Saya merasa kecewa dengan kebijakan ini, pasalnya baru- baru ini, saya dibuat kaget oleh anak saya yang masih usia TK. Dia berkata “Umi ini ada yang ngasih uang dari orang yang tidak dikenal.” Sontak saya kaget karena selama ini, ketika anak saya main di luar rumah tidak pernah jauh-jauh sehigga mata saya masih bisa mengawasinya, dia main dengan siapa.
Ternyata uang itu dikasih oleh tukang bangunan yang sedang bekerja di samping rumah. Entah apa niat tukang bangunan itu ngasih uang pada anak saya. Sebagai orang tua, saya tetap was-was dan khawatir.

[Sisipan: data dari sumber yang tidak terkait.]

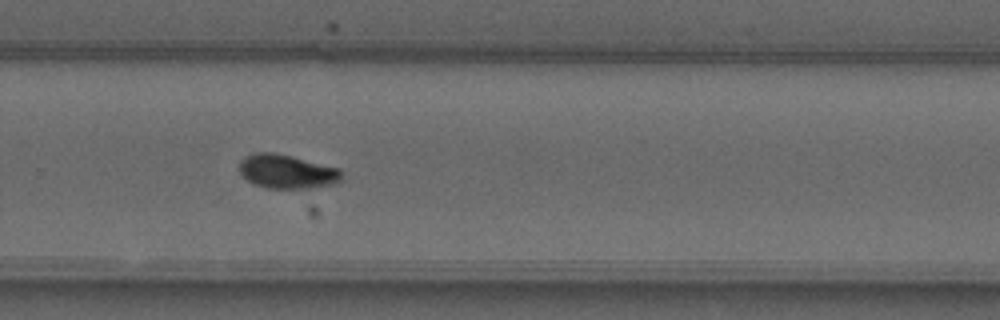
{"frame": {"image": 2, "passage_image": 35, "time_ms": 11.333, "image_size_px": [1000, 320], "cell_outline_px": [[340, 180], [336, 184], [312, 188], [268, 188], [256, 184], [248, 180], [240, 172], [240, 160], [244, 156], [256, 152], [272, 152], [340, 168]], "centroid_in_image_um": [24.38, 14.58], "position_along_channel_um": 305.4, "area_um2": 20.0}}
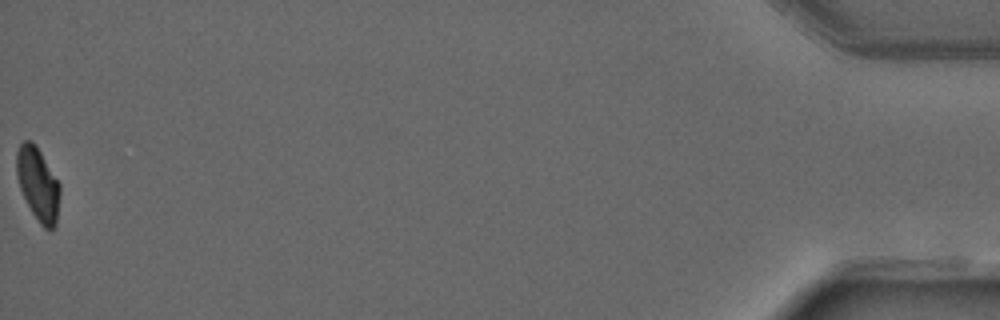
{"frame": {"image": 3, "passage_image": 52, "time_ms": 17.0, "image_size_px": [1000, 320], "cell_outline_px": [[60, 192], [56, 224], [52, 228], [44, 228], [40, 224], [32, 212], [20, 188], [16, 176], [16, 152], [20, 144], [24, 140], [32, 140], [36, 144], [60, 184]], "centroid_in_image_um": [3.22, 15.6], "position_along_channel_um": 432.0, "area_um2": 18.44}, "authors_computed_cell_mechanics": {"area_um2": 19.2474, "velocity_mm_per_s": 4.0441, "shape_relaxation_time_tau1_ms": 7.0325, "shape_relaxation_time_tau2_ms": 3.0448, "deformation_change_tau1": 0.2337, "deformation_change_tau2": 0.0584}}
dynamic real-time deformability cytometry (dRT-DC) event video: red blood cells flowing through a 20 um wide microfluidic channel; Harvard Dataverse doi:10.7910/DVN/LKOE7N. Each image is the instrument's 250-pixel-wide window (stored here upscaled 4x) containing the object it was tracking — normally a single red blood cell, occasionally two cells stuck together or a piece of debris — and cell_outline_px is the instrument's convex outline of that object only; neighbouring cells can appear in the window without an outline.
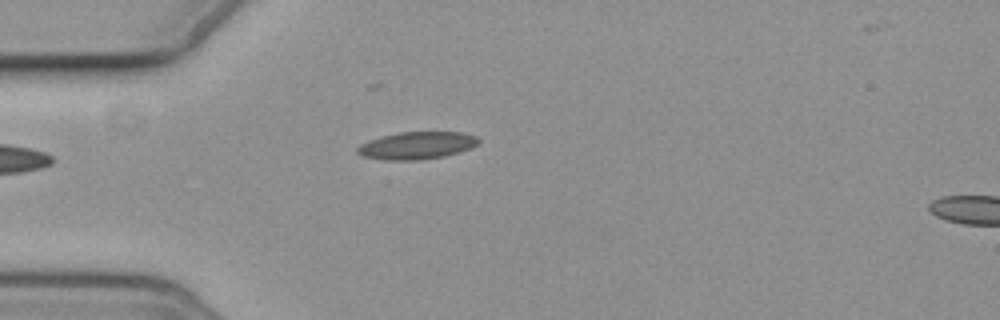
{"species": "common noctule bat (a hibernating species)", "species_latin": "Nyctalus noctula", "temperature_condition": "cold", "stored_images_in_passage": 2, "camera_frame_rate_fps": 3000, "um_per_image_px": 0.085, "animal": {"sex": "female", "body_mass_g": 19.3, "forearm_length_mm": 54.1}, "frame": {"image": 1, "passage_image": 1, "time_ms": 0.0, "image_size_px": [1000, 320], "cell_outline_px": [[480, 140], [472, 148], [460, 152], [444, 156], [420, 160], [384, 160], [364, 156], [356, 152], [356, 148], [360, 144], [368, 140], [400, 132], [464, 132], [476, 136]], "centroid_in_image_um": [35.44, 12.37], "position_along_channel_um": 49.6, "area_um2": 19.36}}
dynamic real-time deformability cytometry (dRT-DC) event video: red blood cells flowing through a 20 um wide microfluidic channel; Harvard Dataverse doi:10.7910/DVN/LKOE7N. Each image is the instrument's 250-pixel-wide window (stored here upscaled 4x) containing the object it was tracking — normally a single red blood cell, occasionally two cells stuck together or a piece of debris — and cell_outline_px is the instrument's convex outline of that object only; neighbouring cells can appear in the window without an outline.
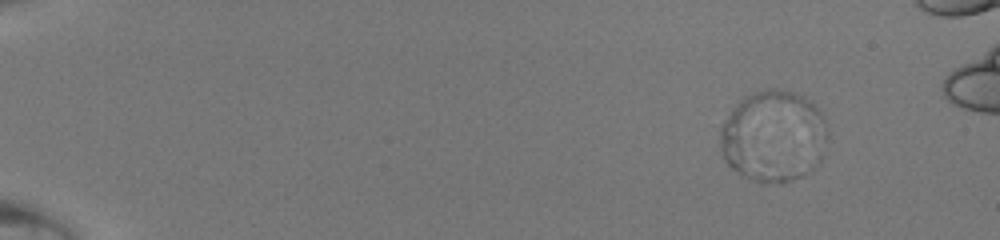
{"species": "human", "species_latin": "Homo sapiens", "temperature_condition": "room temperature", "stored_images_in_passage": 49, "camera_frame_rate_fps": 3000, "um_per_image_px": 0.085, "donor": {"sex": "male"}, "frame": {"image": 1, "passage_image": 7, "time_ms": 2.0, "image_size_px": [1000, 240], "cell_outline_px": [[824, 120], [812, 168], [808, 172], [800, 176], [780, 184], [764, 184], [732, 168], [724, 160], [720, 144], [720, 124], [736, 104], [744, 96], [764, 88], [776, 88], [796, 92], [804, 96], [820, 112]], "centroid_in_image_um": [65.59, 11.53], "position_along_channel_um": 19.4, "area_um2": 55.6}}
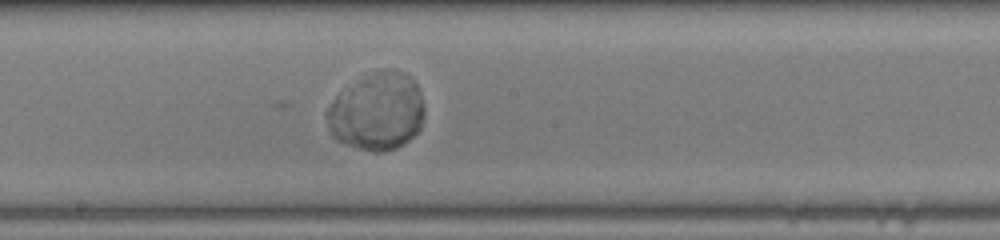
{"frame": {"image": 2, "passage_image": 31, "time_ms": 10.0, "image_size_px": [1000, 240], "cell_outline_px": [[424, 116], [420, 128], [408, 140], [396, 148], [384, 152], [372, 152], [336, 140], [332, 136], [328, 128], [324, 112], [336, 96], [376, 72], [384, 68], [388, 68], [404, 72], [416, 84], [420, 92], [424, 104]], "centroid_in_image_um": [32.06, 9.52], "position_along_channel_um": 216.1, "area_um2": 43.52}}
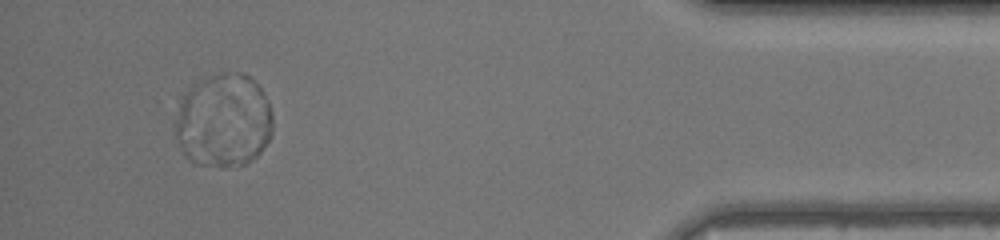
{"frame": {"image": 3, "passage_image": 48, "time_ms": 15.667, "image_size_px": [1000, 240], "cell_outline_px": [[272, 132], [268, 140], [260, 152], [256, 156], [244, 164], [228, 168], [224, 168], [196, 164], [188, 160], [184, 156], [176, 136], [176, 116], [180, 100], [184, 92], [196, 80], [224, 72], [240, 72], [248, 76], [260, 88], [272, 112]], "centroid_in_image_um": [18.97, 10.26], "position_along_channel_um": 416.2, "area_um2": 53.58}}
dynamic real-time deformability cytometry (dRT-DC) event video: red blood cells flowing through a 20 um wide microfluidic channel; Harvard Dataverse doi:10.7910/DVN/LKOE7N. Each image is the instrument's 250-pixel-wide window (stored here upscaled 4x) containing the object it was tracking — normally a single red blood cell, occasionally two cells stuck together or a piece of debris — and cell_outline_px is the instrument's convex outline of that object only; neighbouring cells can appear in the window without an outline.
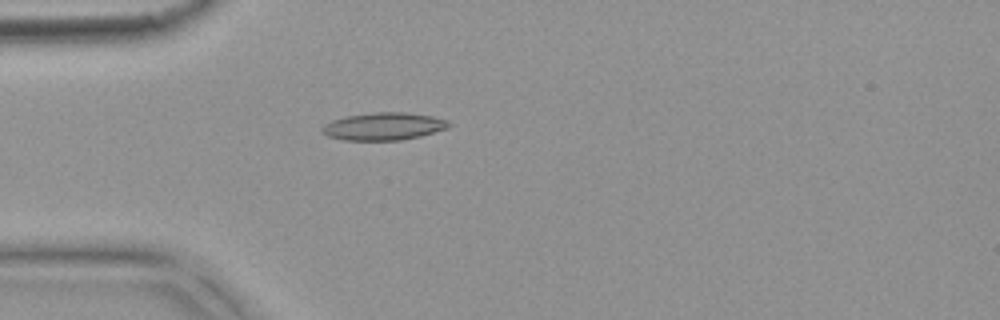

Saya merasa ini adalah modus bagi para pelaku LGBT atau pedofil. Akhirnya uangnya saya kembalikan ke tukang bangunan tersebut.
Rasa was-was dan kekhawatiran saya cukup beralasan karena dengan dilegalkan LGBT dan kumpul kebo ini, pelaku akan bebas berkeliaran di tengah masyarakat. Tentunya ini akan membuat resah kami sebagai orang tua. Karena LGBT ini adalah perilaku seks yang menyimpang dan bertentangan dengan norma agama serta norma moral di negeri ini. Selain itu LGBT juga merupakan perilaku yang bertentangan dengan fitrah manusia yang akan memutus generasi umat manusia. Bagaimana mungkin seorang lak-laki menikah dengan laki laki lagi dan akan melahirkan anak sebagai generasi penerusnya. Dan begitu sebaliknya.
Namun, setelah MK menolak pengajuan uji materi tentang perluasan pasal perzinaan, maka sekarang kondisinya para pelaku seks bebas dan LGBT seakan mendapat angin segar bebas leluasa berkeliaran. Karena atas nama hak asasi manusia keberadaan mereka dilegalkan. Maka ketika kondisi ini terus terjadi akan rusaklah generasi penerus bangsa ini.
Inilah kondisi ketika sebuah aturan diserahkan kepada manusia, maka yang terjadi solusi yang diberikan itu tidak akan memuaskan akal, bertentangan dengan fitrah manusia dan tidak menentramkan hati.
Berbeda dengan Islam. Dalam Islam jelas perilaku LGBT ini dilarang bahkan sanksinya pun tegas baik pelaku aktif maupun pelaku pasif. Jika pelaku sukarela (suka sama suka), maka sanksinya adalah hukuman mati.
Rasulullah SAW bersabda:” Barang siapa di antara kalian yang menangkap pelaku homoseksual, maka bunuhlah pelakunya dan korbannya.” (HR. Ahmad, Abu Daud, At-Tirmidzi dan Ibnu Majah). Hukuman tegas ini akan memutus mata rantai LGBT, karena mereka akan berpikir beribu kali untuk melakukan perbuatan bejat tersebut.
Oleh karena itu, seharusnya aturan Islam ini tidak hanya sekedar teori tetapi diaplikasikan di tengah- tengah masyarakat dan negara sebagai institusi yang bertugas mengayomi rakyatnya dan punya peran penting untuk merealisasikan aturan Islam ini. Sehingga kami sebagai orang tua akan merasa tenang ketika anak-anak kami bermain di luar rumah.